Amazon has allowed returns for some time at Amazon stores, Whole Foods markets, Kohl’s, and UPS Stores. Now, geekwire.com reports that they have announced almost 1,000 Staples locations where customers can drop off label-free, box-free returns. By adding this 1,000 Staples sites, Amazon will now offer some 8,000 drop off locations. According to Amazon, the majority of the e-commerce giant’s customers have at least one return drop-off point within a 5-mile radius of where they live. The collaboration is Amazon’s first major deal on returns since partnering with Kohl’s in 2019.

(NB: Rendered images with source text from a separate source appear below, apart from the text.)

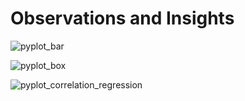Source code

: # Observations and Insights 

![pyplot_bar](https://github.com/tkuar/matplotlib-homework/blob/master/Pymaceuticals/images/pyplot_bar.png)

![pyplot_box](https://github.com/tkuar/matplotlib-homework/blob/master/Pymaceuticals/images/pyplot_box.png)

![pyplot_correlation_regression](https://github.com/tkuar/matplotlib-homework/blob/master/Pymaceuticals/images/pyplot_correlation_regression.png)
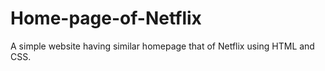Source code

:# Home-page-of-Netflix
A simple website having similar homepage that of Netflix using HTML and CSS.
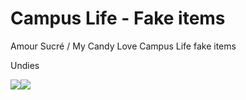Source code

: # Campus Life - Fake items
Amour Sucré / My Candy Love Campus Life fake items

<p>Undies</p>
<p><img src="https://drive.google.com/thumbnail?id=1qLfjUSKhsY5yV453HdPBQmeMBqlJxIp0"(https://drive.google.com/thumbnail?id=1SDUYXucYgpNYh4plZRElE-PvVmEx0aef)><img src="https://drive.google.com/thumbnail?id=1qLfjUSKhsY5yV453HdPBQmeMBqlJxIp0"(https://drive.google.com/thumbnail?id=1SDUYXucYgpNYh4plZRElE-PvVmEx0aef)></p>
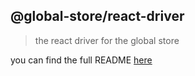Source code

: ## @global-store/react-driver

> the react driver for the global store

you can find the full README [here](https://github.com/LQR471814/global-state)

As I predicted yesterday in a story I did about Google not even following its own rules, and research by Adalytics indicating that some 80% of ads haven’t run as promised…now comes a story from Financial Times that ad business figures are demanding significant refunds from YouTube. Adalytics found “hundreds of thousands of websites and apps” in which these ads play imperceptibly in the background, without sound and on automatic loop. This appears to be a way to avoid viewers noticing the videos altogether so ads are not skipped, but the strategy violates Google’s terms. Google published a blog in response, defending the quality of its partner network and saying the report makes some “extremely inaccurate claims”. After reviewing several websites shared by the Financial Times, the company also said it would take appropriate action including possibly removing all ads on the sites. Note that advertisers have demanded refunds for decades from TV and radio when ads have run improperly or not at all…and have gotten prompt adjustments on their billing or make good ads run right away. Now, Google gets to join this not-so-fun party.
After the misfire of Google Glass a few years ago, Google headed back to the drawing board and has been hard at work on augmented reality glasses. Now, arstechnica.com reports that Google has apparently halted plans to release AR Glasses they teased a year ago…ones that looked like regular glasses as opposed to the Google Glass design. “Insiders say Google leaders kept changing the strategy for Iris, which led to the team continually pivoting direction, frustrating many employees,” Business Insider reported Google is now going to focus on their AR software instead of trying to build the hardware.
I’m Clark Reid and you’re ‘Technified’ for now.